# Are Goats Right for Me



## Nate (Jul 2, 2017)

Hey everybody please excuse my ignorance right off the bat. I have never owned goats but have always wanted too. I am looking a putting in an area for goats at my house. Let ne start by saying I have plenty of room(4acres) to build a house and a pasturw for them this is not my concern. However, I am unsure what types of goats to get and what sex of goat is right for me. The goats will be an addition to my childerens homestead that currently ha ducks chickens pheasants and two minature donkeys. My only concerns are I have time to clean maintain the animals but I do not think I have time to milk a goat. The animals at my house are more of companions/friends than to make money so I dont care about milk/meat. I am just looking for preferably two goats that require maintanence if possible.?? Please help me steer in the right direction if there is one for me. And again I appologize for any stupid questions as I said I have no idea what I am talking about here. Thanks everyone


----------



## Suzanne_Tyler (Jul 19, 2014)

I would start with some wethers. Just be sure to research urinary calculi. You will need to make sure they get a balanced diet of around 3:1 calcium to phosphorous.


----------



## JK_Farms (Nov 12, 2016)

DATASET EXCERPT -

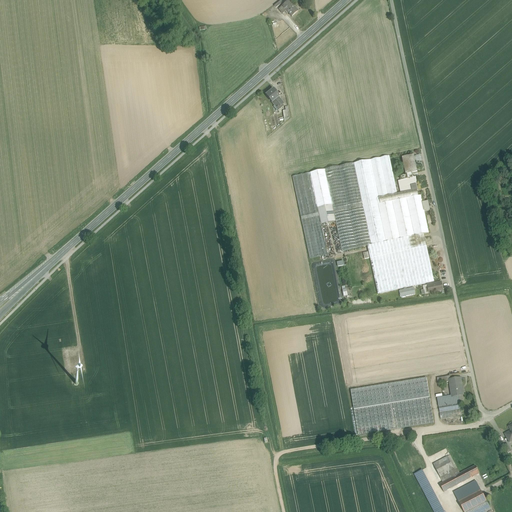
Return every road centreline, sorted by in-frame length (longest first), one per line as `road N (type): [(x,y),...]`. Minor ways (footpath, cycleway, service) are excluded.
road 1 (unclassified): [(391,0),(479,406),(488,413)]
road 2 (secondary): [(34,277),(347,0)]
road 3 (track): [(471,426),(286,451),(274,467),(283,511)]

DIRECTIVES -
1. In the goat thread, what calcium-to-phosphorus ratio does the reply recommend for a balanced diet?
2. Please extend the forum thread about choosing goats past its final line.

ANSWERS FOR THE EXERCISE -
1. Around 3:1 calcium to phosphorus.

2.
I would get two does or a doe and a wether just in case you want to have kids! Does are great pet just like wethers are except you don't have to worry as much about a UTI.


----------



## Rogersfaintingpygmys (Jul 3, 2017)

Pymgy goats are small and you can find breeds like I have without horns so they are less likely to tear things and you up. I have fainting goats which freeze their joints when they are scared so they are amusing and become prey if a predator decided to get on your property but can fall in water and drown so be careful with small water troughs


----------



## JK_Farms (Nov 12, 2016)

Rogersfaintingpygmys said:


> Pymgy goats are small and you can find breeds like I have without horns so they are less likely to tear things and you up. I have fainting goats which freeze their joints when they are scared so they are amusing and become prey if a predator decided to get on your property but can fall in water and drown so be careful with small water troughs


I've owned Pygmies and to be honest I don't recommended them at all! If you want small goats get Nigerians or mixed breeds are good too!


----------



## lilaalil (Sep 5, 2014)

I've always heard pygmies are more likely to have attitude problems.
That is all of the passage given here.